Yeah I like buttons and knobs too but I have to say the radio controls on my Acura TL are lunacy if you ask me. My Pontiac is quite straight forward and you can change stations by turning the knob. To save a station you press the button in until the beep. The radio volume goes up when there is more road noise. What’s to improve on that??? Kinda like coming up with a new idea for a steering wheel. Don’t give anyone any ideas.

I will have to say though that I had touch screens in my Rivieras so spent many years hitting the right place on the screen while driving with no problem. In fact, when my screen went blank, I went several months before finding a replacement, touching the right place on the screen without the benefit of seeing the screen. Kinda like touch typing. I was going to make up some mylar overlays but decided it was easier just to spend the $200 for a junk yard CRT.

Makes me wonder if the radio can differentiate between the driver making the conductor motions or a passenger. I can see the waving of the opposing hands trying to control the radio (think TV remote) as possibly being mistaken as a domestic dispute and could wind up with a felony conviction if Barney Fife saw it.

LOL, good visual, Bing. I’m afraid I might go to sleep thinking about that tonight.

The controls in my 1987 Olds were minimal, simple, and easy to use by feel without ever taking eyes off the road. I miss that.

I know that it is important for people my age (73+) to keep up with technological advances
My wife and I like to travel. We will either fly or go by train to a convenient location and then rent a car to travel around. I. realize that rental companies must have new vehicles in the fleet. However, I would like the controls to be more intuitive and logical. I think vehicles have. gone the opposite direction of what seems to me to be logical in the controls.

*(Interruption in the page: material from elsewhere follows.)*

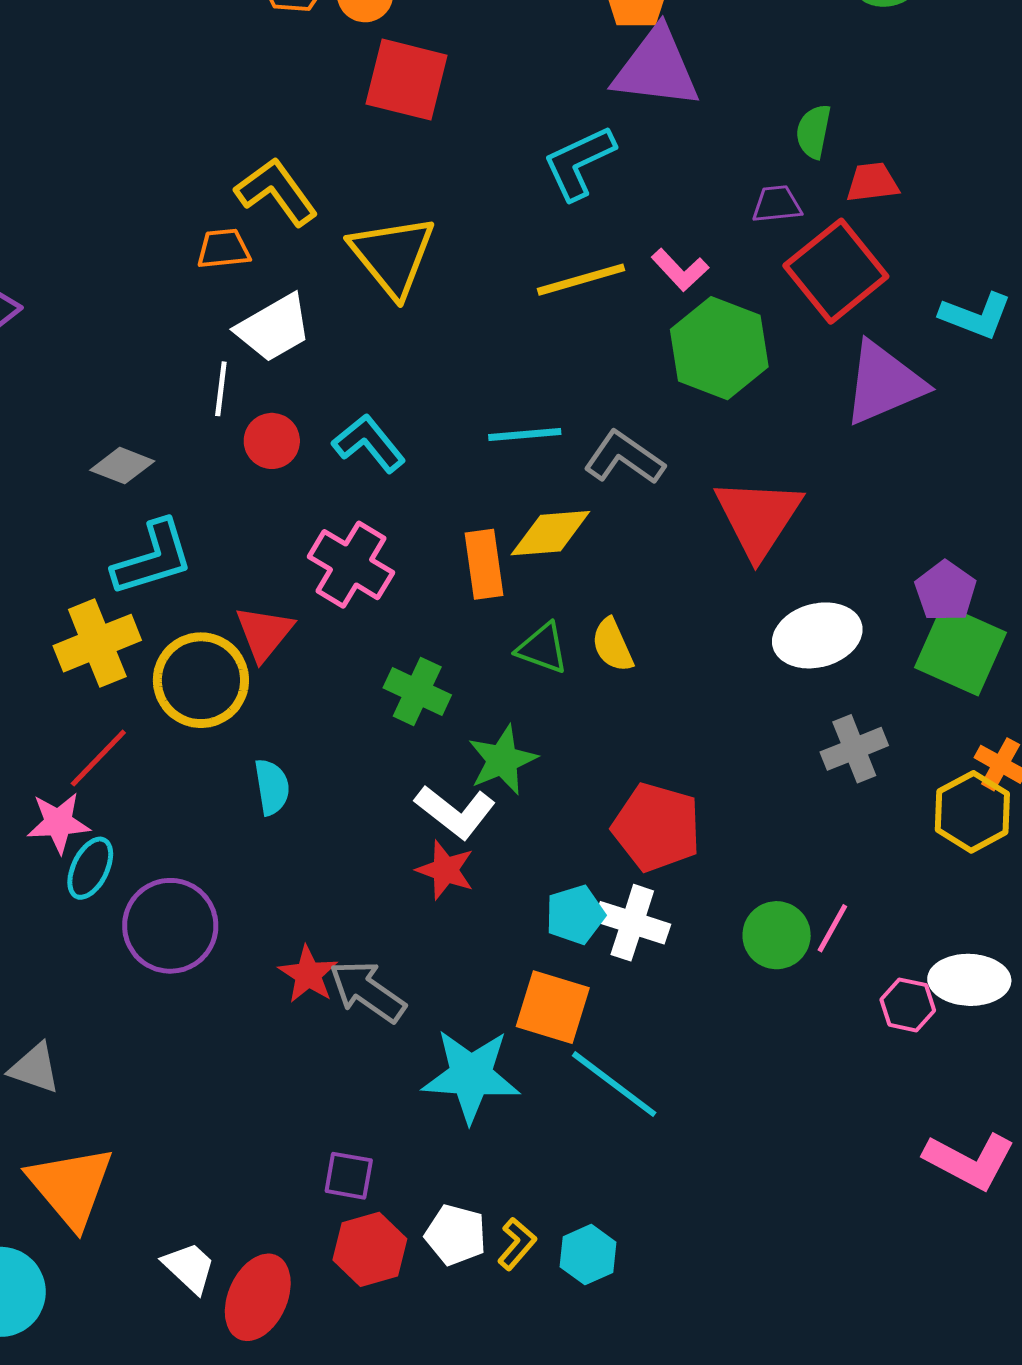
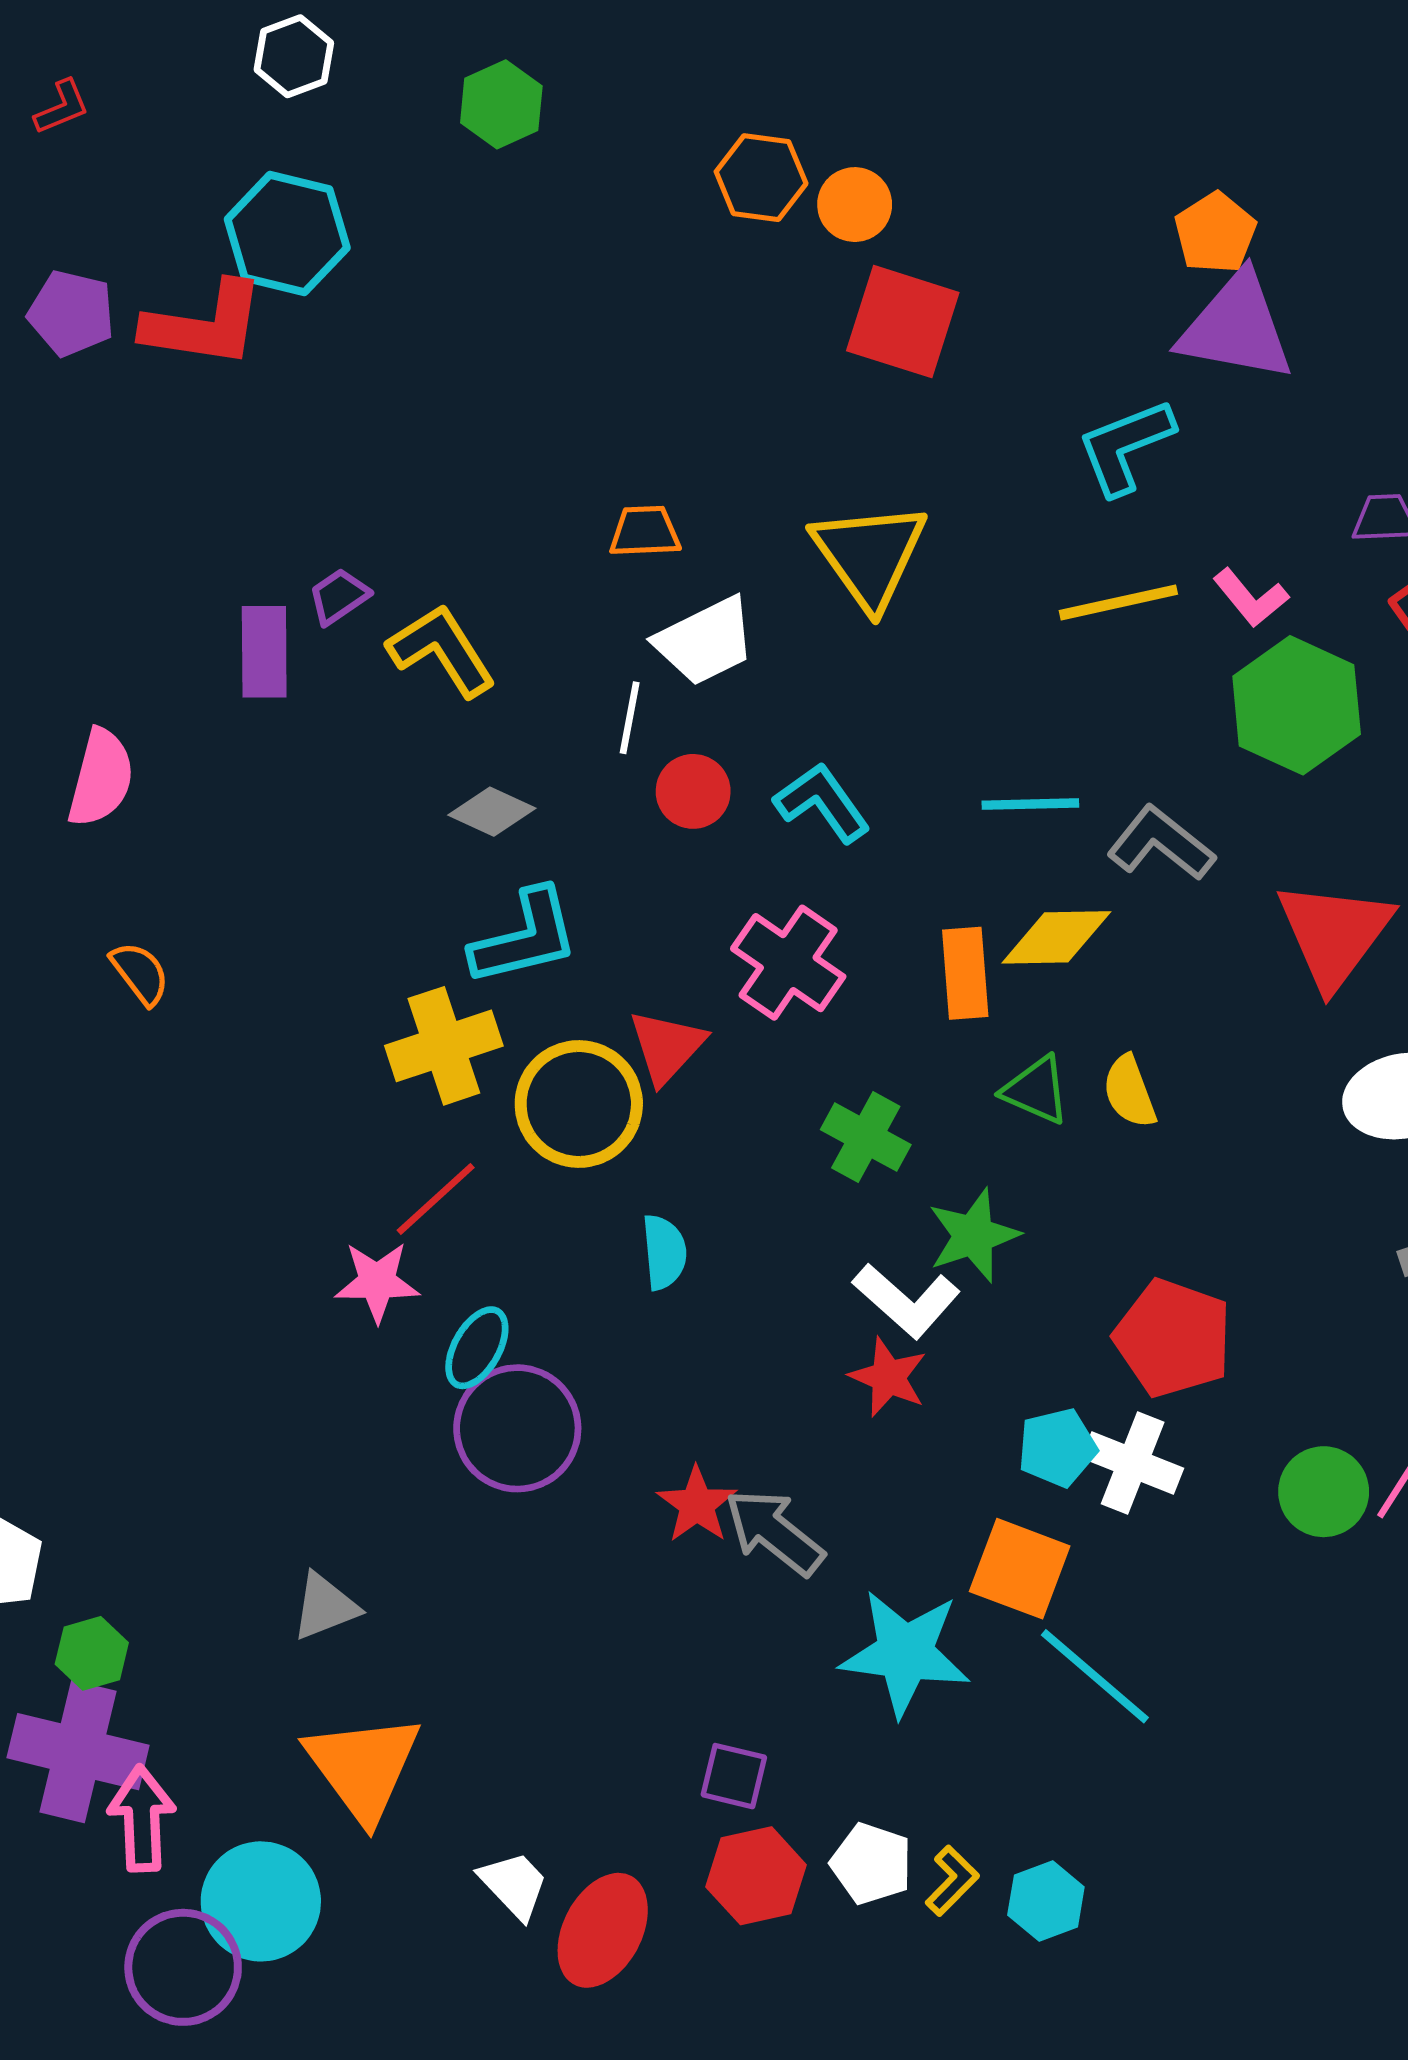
yellow L-shape: (276, 192) -> (442, 650), moved
cyan ellipse: (90, 868) -> (477, 1348), moved
gray triangle: (35, 1068) -> (325, 1607), turned -44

I think we can all agree that this is a step down from touch screens, which is a step down from simple manual controls.

But it appears we can do nothing about these “advances”. Sort of like low profile tires and ugly headlights, and poor rear visibility.

My latest car is a 15 Forester, just got it before the move to touch screens. Stuck with the other issues, although the tires are only slightly low profile and the visibility is fair.


Even highly successful and well known inventors or innovators can fall into the fan-boy trap. Edison famously was a direct current fan-boy, refusing to have anything to do with alternating current distribution systems used by his rival, Westinghouse, and created all sorts of delusionary “disadvantages” to his rival’s system. Also, I have heard that Henry Ford I was so in love with his flat head V-8 that the company had to wait for him to die before they could drop that design.
Pride and pig-headedness often overrules logic even in the minds of highly intelligent individuals.

But Pride and pig-headedness can account for one manufacturer, perhaps two, but not all of them. People say the touch screen interface is cheaper, and that is why all the manufacturers are switching.

But given all of the negative reviews, you would think that perhaps one or two manufacturers would listen to the reviews, and comments such as here, and stick with the older techniques, but no-go. (ignoring Lada and Volga brands)


“One of the biggest problems with the people who invent stuff like this is that they are such fan-boys of their own inventions that they don’t seem to understand how terrible the old way was not, almost to the point of being delusional.”

I just had to echo this statement. It falls under the heading…“If it’s not broke…don’t try to fix it.”